Creating Communities of Belonging: Urge Congress to Pass Police Reform
Eric Garner, Michael Brown, Tamir Rice, Freddie Gray, George Floyd, Breonna Taylor, and Tyre Nichols are just a few victims of the nation’s long history of police brutality against people of color, particularly Black men, that has killed too many people for far too long. Reform at the federal level is vital to ensure that law enforcement training, use of force policies, and data collection address historic and ongoing systemic racial injustices.

Urge Congress to support the George Floyd Justice in Policing Act of 2024 (S.4991/H.R. 8525).

Background

Across the nation, police officers do vital and heroic work to keep communities safe. Yet, institutionalized racial inequity has created targeted policing and the disproportionate use of force against people of color. Today, Black and Brown people are more likely to be stopped by police, and these stops are more likely to result in frisks, searches, and arrests than those involving white individuals. In particular, Black Americans are over 2 times more likely to be killed during a police encounter than white Americans. 

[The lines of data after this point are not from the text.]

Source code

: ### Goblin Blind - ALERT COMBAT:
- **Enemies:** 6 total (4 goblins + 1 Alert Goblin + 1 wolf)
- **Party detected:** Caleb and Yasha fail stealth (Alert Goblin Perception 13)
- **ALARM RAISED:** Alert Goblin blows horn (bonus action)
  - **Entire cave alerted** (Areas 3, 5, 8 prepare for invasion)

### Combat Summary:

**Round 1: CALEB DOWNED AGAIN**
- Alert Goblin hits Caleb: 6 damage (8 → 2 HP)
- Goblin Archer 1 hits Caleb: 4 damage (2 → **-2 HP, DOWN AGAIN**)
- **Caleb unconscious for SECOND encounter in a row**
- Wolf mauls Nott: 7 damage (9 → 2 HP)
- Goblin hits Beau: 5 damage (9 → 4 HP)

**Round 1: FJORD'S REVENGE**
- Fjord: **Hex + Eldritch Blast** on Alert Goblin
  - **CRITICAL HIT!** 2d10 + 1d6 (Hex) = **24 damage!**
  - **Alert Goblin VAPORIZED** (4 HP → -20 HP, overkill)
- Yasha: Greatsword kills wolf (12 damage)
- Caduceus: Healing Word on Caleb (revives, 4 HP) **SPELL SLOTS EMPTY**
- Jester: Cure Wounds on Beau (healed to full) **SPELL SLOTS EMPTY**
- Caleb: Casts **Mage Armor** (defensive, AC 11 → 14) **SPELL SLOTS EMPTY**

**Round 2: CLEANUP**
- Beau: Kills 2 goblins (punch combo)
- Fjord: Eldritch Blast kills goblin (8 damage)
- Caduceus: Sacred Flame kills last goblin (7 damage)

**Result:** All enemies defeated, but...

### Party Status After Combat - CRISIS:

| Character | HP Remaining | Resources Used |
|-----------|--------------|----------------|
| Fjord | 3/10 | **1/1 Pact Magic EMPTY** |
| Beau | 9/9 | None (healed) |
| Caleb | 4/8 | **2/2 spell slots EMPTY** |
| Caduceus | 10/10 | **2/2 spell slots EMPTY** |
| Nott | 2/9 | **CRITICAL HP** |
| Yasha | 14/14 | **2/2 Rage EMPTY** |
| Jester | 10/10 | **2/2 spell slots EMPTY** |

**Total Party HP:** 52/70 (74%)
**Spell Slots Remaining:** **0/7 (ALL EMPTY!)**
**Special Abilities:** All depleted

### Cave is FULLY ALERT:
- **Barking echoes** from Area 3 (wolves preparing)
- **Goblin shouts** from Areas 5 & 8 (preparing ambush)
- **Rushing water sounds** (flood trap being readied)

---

In 2023, police killed the highest number of people on record. Despite years of numerous high-profile cases and horrific videos showing police brutality, Congress has failed to act. Currently, there is no federal ban on the use of racial or religious profiling by law enforcement, no national standard for police use of force, no statutory law on police use of lethal force in nine states and Washington, D.C., and a lack of robust and accessible data on police-community encounters.

The George Floyd Justice in Policing Act of 2024 (S.4991/H.R. 8525), is a first step in meaningful police reform legislation. This bill:

  • Prohibits racial, religious, and discriminatory profiling by federal, state, and local law enforcement.
  • Establishes a national use of force standard that requires law enforcement officers to employ de-escalation techniques and only use deadly force as a last resort.
  • Deems maneuvers that restrict the flow of blood or oxygen to the brain by law enforcement to be federal civil rights violations.
  • Requires state and local law enforcement agencies to report use of force data, disaggregated by race, sex, disability, religion, age.

Enacting these reforms will not only make our communities safer, but also begin the process of confronting racism in policing. During this time of mourning, Congress can take meaningful action to ensure that all people are protected equally under the law, and improve the protection of communities of color.

Join us in calling on Congress to address systemic racial injustice and reform police practices.

Jewish Values

Jewish tradition teaches tzedek, tzedek tirdof, "Justice, justice you shall pursue" (Deuteronomy 16:20). The sages explained that the word tzedek is repeated not only for emphasis but to teach us that in our pursuit of justice, our means must be as just as our ends.

We are also guided by the words of Leviticus (19:15), “You shall do no unrighteousness in judgement; you shalt not respect the person of the poor, nor favor the person of the mighty; but in righteousness shall you judge your neighbor.” Justice must never be predicated on the color of one’s skin.